L'assurance vie passe-t-elle par le notaire ? Rôle et limites

En principe, le capital décès d'une assurance vie est versé directement par l'assureur aux bénéficiaires désignés, sans intervention du notaire. Le contrat échappe à la succession notariale, ce qui explique la rapidité du règlement et l'absence de frais notariaux sur ce capital.

Le notaire peut toutefois être sollicité dans plusieurs situations. Lorsque l'administration fiscale conteste des primes manifestement exagérées, le capital peut être réintégré dans la succession et le notaire intervient alors dans le cadre de la liquidation des droits. En cas de conflit entre héritiers sur l'interprétation de la clause bénéficiaire, la justice tranchera et le notaire gérera le règlement de la succession dans son ensemble.

La désignation nominative du bénéficiaire reste la meilleure protection. Une clause précise, rédigée avec les coordonnées complètes du bénéficiaire (nom, prénom, date de naissance, lien de parenté), évite les ambiguïtés et maintient le capital hors de la sphère notariale. En cas de doute sur la rédaction de votre clause, un conseiller en gestion de patrimoine ou un notaire peut vous aider à sécuriser le contrat.

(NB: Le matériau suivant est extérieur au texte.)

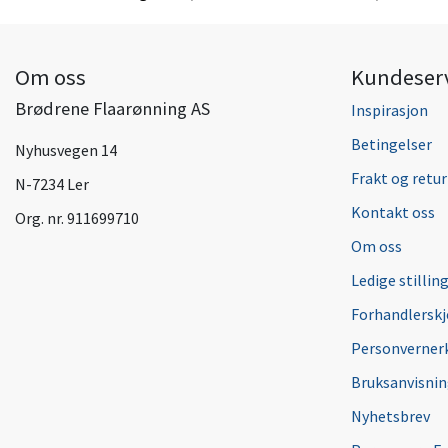
Om oss
Kundeser
Brødrene Flaarønning AS
Inspirasjon
Betingelser
Nyhusvegen 14
Frakt og retur
N-7234 Ler
Kontakt oss
Org. nr. 911699710
Om oss
Ledige stillin
Forhandlersk
Personverner
Bruksanvisni
Nyhetsbrev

📌 Important : le notaire n'a pas vocation à intervenir sur le capital d'une assurance vie tant que la clause bénéficiaire est valide et que les primes ne sont pas contestées. Le contrat reste un outil de transmission hors succession, indépendant de la procédure successorale classique.

Fiche pratique

Abattement avant 70 ans (art. 990 I CGI)152 500 € par bénéficiaire
Taux tranche 1 au-delà20 % jusqu'à 700 000 €
Taux tranche 2 au-delà31,25 % au-dessus de 700 000 €
Abattement après 70 ans (art. 757 B CGI)30 500 € global, tous bénéficiaires
Conjoint survivant / partenaire pacséExonération totale
Intérêts du contratExonérés de droits de succession
Réforme en discussionCour des Comptes, rapport déc. 2025
Transmission massive attendue9 000 milliards d'€ d'ici 2040 (Fondation Jean-Jaurès)

Sources

Ces informations sont données à titre indicatif et ne remplacent pas l'avis d'un conseiller financier. Étudiez votre situation avec un professionnel agréé avant de vous engager.

Questions courantes

Est-ce qu'il y a des frais de succession sur une assurance-vie ?

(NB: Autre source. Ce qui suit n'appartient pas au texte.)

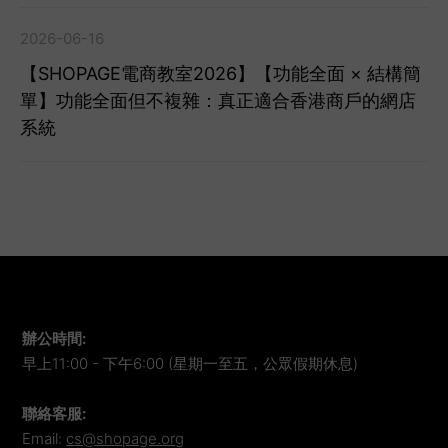
2026-06-16
【SHOPAGE電商教室2026】【功能全面 × 結構簡
單】功能全面但不複雜：真正適合香港商戶的網店
系統
辦公時間
:
早上11:00 - 下午6:00 (星期一至五，公眾假期休息)
聯絡客服
:
Email:
cs@shopage.org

Oui, mais partiellement. Pour les primes versées avant 70 ans du souscripteur, chaque bénéficiaire bénéficie d'un abattement de 152 500 €, au-delà duquel un taux de 20 % puis 31,25 % s'applique. Pour les primes versées après 70 ans, un abattement global de 30 500 € s'applique, puis le barème classique des droits de succession. Le conjoint et le partenaire pacsé sont totalement exonérés.

Qu'est-ce que l'abattement de 152500 € ?

L'abattement de 152 500 € s'applique par bénéficiaire sur les primes versées avant 70 ans du souscripteur (art. 990 I du CGI). En dessous de ce seuil, le capital est versé en franchise totale de droits. Au-delà, la fraction excédentaire est taxée à 20 % jusqu'à 700 000 €, puis à 31,25 %. Cet abattement est propre à chaque bénéficiaire désigné dans la clause.

Quels sont les pièges à éviter en assurance-vie ?

Les erreurs les plus coûteuses concernent la clause bénéficiaire (absente ou mal rédigée, le capital retombe dans la succession), la confusion entre l'abattement individuel de 152 500 € et l'abattement global de 30 500 € après 70 ans, et les primes manifestement exagérées que l'administration fiscale peut réintégrer dans l'actif successoral. Une réforme est par ailleurs en discussion suite au rapport de la Cour des Comptes de décembre 2025.

Est-ce que l'héritage d'une assurance-vie passe par le notaire ?

En principe non. Le capital décès d'une assurance vie est versé directement par l'assureur aux bénéficiaires désignés, sans intervention du notaire. Le notaire peut toutefois être sollicité en cas de primes manifestement exagérées réintégrées dans la succession, de litige entre héritiers sur la clause, ou si le contrat a été souscrit dans un délai rapproché du décès.